Substitute "Aktionspreis" for "Sonderpreis" in the stretch of entries from the start through the line containing "emperaturas superiores a 26°C no son ideales.", and reproduce that stretch with everything else unchanged.
BEGIN The data
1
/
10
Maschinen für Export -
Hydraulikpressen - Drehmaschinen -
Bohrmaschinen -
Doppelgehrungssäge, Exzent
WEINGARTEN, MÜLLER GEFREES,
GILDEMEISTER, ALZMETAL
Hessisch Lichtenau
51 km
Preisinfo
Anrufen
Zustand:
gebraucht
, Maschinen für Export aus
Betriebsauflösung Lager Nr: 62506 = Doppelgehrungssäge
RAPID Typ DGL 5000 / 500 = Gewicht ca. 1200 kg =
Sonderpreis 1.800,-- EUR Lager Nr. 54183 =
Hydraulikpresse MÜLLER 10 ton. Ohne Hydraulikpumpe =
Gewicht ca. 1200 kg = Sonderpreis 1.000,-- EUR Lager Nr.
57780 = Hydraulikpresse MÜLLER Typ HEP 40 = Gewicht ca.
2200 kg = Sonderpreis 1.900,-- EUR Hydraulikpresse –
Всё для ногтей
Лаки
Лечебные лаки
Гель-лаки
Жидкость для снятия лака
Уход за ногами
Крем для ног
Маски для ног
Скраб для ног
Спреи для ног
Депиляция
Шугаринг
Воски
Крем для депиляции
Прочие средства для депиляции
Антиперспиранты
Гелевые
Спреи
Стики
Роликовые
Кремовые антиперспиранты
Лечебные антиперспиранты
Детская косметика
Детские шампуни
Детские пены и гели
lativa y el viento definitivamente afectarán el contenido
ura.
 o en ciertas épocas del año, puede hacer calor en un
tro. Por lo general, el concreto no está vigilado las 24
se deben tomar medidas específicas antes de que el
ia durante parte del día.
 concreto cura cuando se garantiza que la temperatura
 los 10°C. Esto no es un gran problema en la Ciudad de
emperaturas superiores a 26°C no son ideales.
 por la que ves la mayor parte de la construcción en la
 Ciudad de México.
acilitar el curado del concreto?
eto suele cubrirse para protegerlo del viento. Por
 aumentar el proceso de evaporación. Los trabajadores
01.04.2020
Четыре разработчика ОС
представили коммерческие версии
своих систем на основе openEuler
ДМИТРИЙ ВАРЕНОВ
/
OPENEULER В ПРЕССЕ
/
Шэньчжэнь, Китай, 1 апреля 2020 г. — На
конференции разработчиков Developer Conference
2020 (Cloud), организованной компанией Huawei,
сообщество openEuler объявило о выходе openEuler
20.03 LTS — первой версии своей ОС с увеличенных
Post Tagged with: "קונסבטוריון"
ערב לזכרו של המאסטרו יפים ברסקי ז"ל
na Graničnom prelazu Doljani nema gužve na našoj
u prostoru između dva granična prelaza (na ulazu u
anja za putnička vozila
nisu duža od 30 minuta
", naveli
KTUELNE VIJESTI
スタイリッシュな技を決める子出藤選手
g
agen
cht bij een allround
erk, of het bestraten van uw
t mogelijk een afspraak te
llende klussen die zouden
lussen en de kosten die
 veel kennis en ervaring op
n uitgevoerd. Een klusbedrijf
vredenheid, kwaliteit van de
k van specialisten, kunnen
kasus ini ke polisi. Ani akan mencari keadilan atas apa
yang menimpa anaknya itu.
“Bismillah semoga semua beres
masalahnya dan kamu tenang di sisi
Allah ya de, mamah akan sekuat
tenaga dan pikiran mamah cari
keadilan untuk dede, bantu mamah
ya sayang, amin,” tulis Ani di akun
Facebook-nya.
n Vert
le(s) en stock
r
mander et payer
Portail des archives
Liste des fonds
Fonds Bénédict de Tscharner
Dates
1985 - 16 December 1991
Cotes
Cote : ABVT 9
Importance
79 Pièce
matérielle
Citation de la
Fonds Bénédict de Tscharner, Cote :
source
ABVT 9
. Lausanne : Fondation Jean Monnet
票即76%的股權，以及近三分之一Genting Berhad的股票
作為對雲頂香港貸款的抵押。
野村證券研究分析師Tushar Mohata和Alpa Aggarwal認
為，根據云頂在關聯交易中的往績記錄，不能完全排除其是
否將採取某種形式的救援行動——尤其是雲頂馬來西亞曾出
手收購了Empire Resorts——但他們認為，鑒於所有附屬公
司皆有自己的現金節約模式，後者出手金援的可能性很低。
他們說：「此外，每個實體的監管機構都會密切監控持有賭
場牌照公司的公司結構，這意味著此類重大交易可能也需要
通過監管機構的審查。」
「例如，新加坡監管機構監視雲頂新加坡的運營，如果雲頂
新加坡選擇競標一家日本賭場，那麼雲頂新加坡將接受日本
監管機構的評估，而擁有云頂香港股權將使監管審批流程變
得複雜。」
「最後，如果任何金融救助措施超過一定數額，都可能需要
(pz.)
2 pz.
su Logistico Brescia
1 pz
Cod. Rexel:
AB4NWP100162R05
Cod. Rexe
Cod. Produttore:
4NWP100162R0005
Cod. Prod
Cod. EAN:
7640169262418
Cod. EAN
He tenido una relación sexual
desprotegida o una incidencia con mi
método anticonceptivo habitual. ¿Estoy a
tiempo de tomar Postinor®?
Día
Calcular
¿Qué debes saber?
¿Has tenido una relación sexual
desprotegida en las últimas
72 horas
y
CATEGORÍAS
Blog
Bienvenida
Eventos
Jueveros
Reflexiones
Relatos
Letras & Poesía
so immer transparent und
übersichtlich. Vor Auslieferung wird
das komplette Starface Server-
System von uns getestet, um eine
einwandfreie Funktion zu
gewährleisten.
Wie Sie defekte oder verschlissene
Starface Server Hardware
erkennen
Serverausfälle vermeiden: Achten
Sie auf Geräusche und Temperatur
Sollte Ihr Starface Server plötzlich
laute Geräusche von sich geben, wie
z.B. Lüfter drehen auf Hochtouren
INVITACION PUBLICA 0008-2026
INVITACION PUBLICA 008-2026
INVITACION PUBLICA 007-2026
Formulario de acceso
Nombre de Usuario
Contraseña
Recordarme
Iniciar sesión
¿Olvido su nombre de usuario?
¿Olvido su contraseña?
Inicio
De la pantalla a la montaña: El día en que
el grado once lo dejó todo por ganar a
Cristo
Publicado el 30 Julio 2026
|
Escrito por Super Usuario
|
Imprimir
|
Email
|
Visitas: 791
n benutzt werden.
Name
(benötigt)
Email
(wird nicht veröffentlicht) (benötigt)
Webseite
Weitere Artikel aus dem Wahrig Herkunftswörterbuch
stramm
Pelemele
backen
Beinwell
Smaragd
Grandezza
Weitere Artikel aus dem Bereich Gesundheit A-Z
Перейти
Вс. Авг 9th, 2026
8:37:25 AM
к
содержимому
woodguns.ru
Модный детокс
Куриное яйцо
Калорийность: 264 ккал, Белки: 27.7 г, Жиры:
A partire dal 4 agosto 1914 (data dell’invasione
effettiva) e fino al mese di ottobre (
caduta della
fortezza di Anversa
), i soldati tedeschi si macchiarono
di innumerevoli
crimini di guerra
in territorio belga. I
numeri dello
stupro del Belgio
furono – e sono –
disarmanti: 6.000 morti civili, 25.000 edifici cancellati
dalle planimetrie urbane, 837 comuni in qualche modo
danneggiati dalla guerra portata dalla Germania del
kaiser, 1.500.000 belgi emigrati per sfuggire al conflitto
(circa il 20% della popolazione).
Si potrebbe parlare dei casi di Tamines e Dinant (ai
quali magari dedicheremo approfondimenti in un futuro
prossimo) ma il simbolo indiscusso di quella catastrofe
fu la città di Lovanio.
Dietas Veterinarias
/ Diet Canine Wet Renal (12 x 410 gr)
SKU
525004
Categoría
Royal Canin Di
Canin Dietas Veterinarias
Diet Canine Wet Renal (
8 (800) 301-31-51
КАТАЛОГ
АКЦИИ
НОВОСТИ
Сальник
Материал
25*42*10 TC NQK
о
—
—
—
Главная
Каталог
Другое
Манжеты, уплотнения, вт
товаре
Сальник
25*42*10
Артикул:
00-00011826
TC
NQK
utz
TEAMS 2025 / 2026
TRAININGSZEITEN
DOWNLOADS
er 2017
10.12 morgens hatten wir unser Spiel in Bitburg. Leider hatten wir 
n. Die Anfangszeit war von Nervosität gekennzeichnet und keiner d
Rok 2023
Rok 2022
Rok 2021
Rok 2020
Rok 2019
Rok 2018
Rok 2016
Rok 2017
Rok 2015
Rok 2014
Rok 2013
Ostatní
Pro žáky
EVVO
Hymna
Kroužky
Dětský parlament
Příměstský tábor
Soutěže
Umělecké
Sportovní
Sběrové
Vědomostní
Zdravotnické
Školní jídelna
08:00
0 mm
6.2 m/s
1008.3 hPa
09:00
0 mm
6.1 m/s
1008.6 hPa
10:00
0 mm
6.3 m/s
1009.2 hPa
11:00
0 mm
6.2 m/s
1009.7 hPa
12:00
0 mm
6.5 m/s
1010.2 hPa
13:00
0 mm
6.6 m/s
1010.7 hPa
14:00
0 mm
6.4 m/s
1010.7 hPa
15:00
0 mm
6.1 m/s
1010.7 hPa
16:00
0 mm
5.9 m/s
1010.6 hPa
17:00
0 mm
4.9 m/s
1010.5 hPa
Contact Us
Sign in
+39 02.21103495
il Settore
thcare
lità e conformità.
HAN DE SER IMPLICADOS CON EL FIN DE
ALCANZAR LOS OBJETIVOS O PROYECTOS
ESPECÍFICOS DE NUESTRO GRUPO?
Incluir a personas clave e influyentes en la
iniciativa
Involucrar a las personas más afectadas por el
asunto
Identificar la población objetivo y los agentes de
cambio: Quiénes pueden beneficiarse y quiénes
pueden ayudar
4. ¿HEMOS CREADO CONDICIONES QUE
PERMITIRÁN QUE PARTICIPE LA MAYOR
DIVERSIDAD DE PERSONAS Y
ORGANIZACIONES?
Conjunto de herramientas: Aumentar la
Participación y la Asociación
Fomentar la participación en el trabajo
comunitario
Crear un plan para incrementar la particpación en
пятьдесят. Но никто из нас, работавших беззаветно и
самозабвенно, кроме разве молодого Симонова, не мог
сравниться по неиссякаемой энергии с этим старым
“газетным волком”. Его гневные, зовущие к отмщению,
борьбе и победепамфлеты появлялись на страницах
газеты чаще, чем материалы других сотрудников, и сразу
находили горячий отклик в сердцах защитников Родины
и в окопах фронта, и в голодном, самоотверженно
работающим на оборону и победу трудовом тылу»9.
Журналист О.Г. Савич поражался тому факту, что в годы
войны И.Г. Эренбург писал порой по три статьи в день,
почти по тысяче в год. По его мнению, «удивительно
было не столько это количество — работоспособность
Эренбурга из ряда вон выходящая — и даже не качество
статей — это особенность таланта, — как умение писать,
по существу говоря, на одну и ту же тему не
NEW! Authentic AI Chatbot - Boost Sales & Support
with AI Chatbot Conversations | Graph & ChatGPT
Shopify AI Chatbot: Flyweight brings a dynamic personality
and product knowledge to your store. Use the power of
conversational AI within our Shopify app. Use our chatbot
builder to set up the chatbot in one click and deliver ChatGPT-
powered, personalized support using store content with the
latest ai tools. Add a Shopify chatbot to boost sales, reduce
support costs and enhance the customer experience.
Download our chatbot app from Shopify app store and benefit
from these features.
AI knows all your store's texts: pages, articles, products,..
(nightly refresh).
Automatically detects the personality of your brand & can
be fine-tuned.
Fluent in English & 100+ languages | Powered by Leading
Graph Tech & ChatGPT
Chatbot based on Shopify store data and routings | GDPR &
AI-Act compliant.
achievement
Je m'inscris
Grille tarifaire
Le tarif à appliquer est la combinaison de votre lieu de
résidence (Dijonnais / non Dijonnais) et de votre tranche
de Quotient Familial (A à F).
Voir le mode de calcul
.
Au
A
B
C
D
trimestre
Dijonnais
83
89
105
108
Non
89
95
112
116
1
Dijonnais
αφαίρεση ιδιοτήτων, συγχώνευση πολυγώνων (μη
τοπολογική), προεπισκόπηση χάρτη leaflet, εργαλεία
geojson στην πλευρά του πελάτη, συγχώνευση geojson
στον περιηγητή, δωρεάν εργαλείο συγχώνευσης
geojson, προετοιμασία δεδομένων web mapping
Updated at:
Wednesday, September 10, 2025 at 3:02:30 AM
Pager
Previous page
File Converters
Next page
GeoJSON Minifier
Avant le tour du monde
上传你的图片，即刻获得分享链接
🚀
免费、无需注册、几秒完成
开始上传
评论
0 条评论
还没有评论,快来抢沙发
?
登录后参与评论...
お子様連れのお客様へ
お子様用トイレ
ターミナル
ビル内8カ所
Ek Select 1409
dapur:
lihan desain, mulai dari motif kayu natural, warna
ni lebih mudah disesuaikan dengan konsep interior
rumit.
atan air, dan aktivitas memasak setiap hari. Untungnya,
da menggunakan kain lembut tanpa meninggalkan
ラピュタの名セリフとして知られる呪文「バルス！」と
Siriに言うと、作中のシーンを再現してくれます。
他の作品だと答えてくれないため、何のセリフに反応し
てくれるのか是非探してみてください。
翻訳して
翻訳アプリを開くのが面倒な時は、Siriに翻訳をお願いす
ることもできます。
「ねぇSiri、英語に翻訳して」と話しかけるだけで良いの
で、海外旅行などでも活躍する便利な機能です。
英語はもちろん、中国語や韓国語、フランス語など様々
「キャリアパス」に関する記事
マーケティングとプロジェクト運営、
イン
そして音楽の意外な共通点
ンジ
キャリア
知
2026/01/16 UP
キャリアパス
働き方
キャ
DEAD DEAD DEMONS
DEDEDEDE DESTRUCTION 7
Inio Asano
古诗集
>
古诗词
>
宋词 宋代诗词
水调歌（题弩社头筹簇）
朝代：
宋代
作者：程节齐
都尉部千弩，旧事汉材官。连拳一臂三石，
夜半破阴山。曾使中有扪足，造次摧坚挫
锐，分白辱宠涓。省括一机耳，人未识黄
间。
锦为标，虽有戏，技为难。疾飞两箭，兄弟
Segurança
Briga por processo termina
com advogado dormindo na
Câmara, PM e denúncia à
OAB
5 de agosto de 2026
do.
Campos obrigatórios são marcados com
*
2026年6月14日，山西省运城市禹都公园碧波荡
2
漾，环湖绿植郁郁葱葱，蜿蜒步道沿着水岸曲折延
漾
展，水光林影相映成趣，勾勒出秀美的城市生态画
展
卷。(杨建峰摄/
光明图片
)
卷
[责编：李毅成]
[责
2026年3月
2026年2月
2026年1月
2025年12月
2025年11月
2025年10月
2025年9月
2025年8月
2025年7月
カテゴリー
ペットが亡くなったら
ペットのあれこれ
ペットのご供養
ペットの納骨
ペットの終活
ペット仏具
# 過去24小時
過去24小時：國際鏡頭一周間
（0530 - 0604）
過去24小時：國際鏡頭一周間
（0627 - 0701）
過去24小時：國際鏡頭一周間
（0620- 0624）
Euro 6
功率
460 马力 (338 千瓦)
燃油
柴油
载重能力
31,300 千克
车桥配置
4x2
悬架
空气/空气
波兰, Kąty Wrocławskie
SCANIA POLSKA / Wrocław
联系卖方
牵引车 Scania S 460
END The data
■ Expected answer ■
1
/
10
Maschinen für Export -
Hydraulikpressen - Drehmaschinen -
Bohrmaschinen -
Doppelgehrungssäge, Exzent
WEINGARTEN, MÜLLER GEFREES,
GILDEMEISTER, ALZMETAL
Hessisch Lichtenau
51 km
Preisinfo
Anrufen
Zustand:
gebraucht
, Maschinen für Export aus
Betriebsauflösung Lager Nr: 62506 = Doppelgehrungssäge
RAPID Typ DGL 5000 / 500 = Gewicht ca. 1200 kg =
Aktionspreis 1.800,-- EUR Lager Nr. 54183 =
Hydraulikpresse MÜLLER 10 ton. Ohne Hydraulikpumpe =
Gewicht ca. 1200 kg = Aktionspreis 1.000,-- EUR Lager Nr.
57780 = Hydraulikpresse MÜLLER Typ HEP 40 = Gewicht ca.
2200 kg = Aktionspreis 1.900,-- EUR Hydraulikpresse –
Всё для ногтей
Лаки
Лечебные лаки
Гель-лаки
Жидкость для снятия лака
Уход за ногами
Крем для ног
Маски для ног
Скраб для ног
Спреи для ног
Депиляция
Шугаринг
Воски
Крем для депиляции
Прочие средства для депиляции
Антиперспиранты
Гелевые
Спреи
Стики
Роликовые
Кремовые антиперспиранты
Лечебные антиперспиранты
Детская косметика
Детские шампуни
Детские пены и гели
lativa y el viento definitivamente afectarán el contenido
ura.
 o en ciertas épocas del año, puede hacer calor en un
tro. Por lo general, el concreto no está vigilado las 24
se deben tomar medidas específicas antes de que el
ia durante parte del día.
 concreto cura cuando se garantiza que la temperatura
 los 10°C. Esto no es un gran problema en la Ciudad de
emperaturas superiores a 26°C no son ideales.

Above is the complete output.